本発明の実施形態は、浸水リスク診断装置、浸水リスク診断方法、制御装置及びコンピュータプログラムに関する。
近年、局地的かつ短時間に降る大雨(以下、「局所豪雨」という。)が多発しており、メディアはこの局所豪雨のことを、いつどこで発生するか分からないという意味で「ゲリラ豪雨」という言葉で表現し、今ではこの言葉も広く世間一般に認知されてきた。局所豪雨による典型的な被害として、都市の内部で水が溢れる内水氾濫が頻発するようになってきた。これまで行政は、洪水を未然に防ぐため、築堤、河道掘削、護岸整備やダム建設など、主に大規模河川の増水や決壊による洪水を想定した対策を講じてきた。河川の氾濫は外水氾濫と呼ばれ、従来は外水氾濫に対する対策が重点的に行われてきたが、今後は、内水氾濫も考慮した対策が重要になってくると考えられる。
実際、洪水被害(外水氾濫、内水氾濫)を被害額でみると、内水氾濫の被害額は全国の被害総額の約半分を占め、東京都では都の被害総額の90%を超えている。このように、堤防の整備が比較的進んだ都市部では、内水氾濫が新たな課題となっている。
しかしながら、内水氾濫と外水氾濫とはトレードオフの関係にある場合も少なくない。例えば、下水処理場には雨水排水ポンプや排水ポンプ場などの排水施設が併設される。そして、内水氾濫の抑制のために、これらの排水施設によって雨水を河川へ放流すると、河川の水位が上昇し外水氾濫のリスクを高めることになる。一方、外水氾濫の抑制のために、ポンプの起動を遅らせると雨水の放流が遅れ内水氾濫のリスクが高まる。したがって、内水氾濫と外水氾濫とを同時に考慮した排水施設の運用が重要になる。

**データ:**
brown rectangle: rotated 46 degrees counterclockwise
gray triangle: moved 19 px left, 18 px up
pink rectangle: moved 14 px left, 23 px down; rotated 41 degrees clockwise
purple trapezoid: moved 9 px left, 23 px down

**作業指示:**
1 > 浸水リスクについての本文に基づき、次の問いに答えよ。
(a) 全国の洪水被害総額のうち、内水氾濫の被害額が占める割合はおよそどれだけか。
(b) 東京都では、内水氾濫の被害額が都の被害総額の何%を超えているか。
(c) 外水氾濫を抑えるためにポンプの起動を遅らせると、どのリスクが高まるか。
2 > 浸水リスクについての本文を、末尾の文に続けて書き進めよ。
データは本文とは別個の資料である。

**解答:**
1 >
(a) 約半分
(b) 90%
(c) 内水氾濫のリスク

2 >
また、標高の低い都市部(例えば大阪などの地域)では、河口付近に排水ポンプ場を設け、水門を閉めた状態で河川の水を放流することにより海から河川への逆流を防止する運用が行われている。このような排水ポンプ場の運用は、河口の水位と、河川の上流側に位置する排水ポンプ場の排水量と、を総合的に考慮して行われることが望ましい。このような内水氾濫と外水氾濫とのトレードオフを調整するために、排水ポンプ場等の排水施設においてポンプ運転調整ルールが導入されている場合もある。
ポンプ運転調整ルールは、河川水位が一定レベル以上になった場合に排水ポンプの運転を抑制又は停止することによって河川へ放流される排水量を制限し、外水氾濫のリスクが回避された場合に運転を再開させるというポンプ運転のルールを定めたものである。しかしながら、外水氾濫と内水氾濫とは本質的にトレードオフの関係にあるため、ポンプ運転調整ルールを定めたのみでは根本的な解決には至らない。外水氾濫と内水氾濫との根本的な解決のためには、降雨量に応じた堤防の増強や、貯留施設を設けるなどのハード面での対策が不可欠である。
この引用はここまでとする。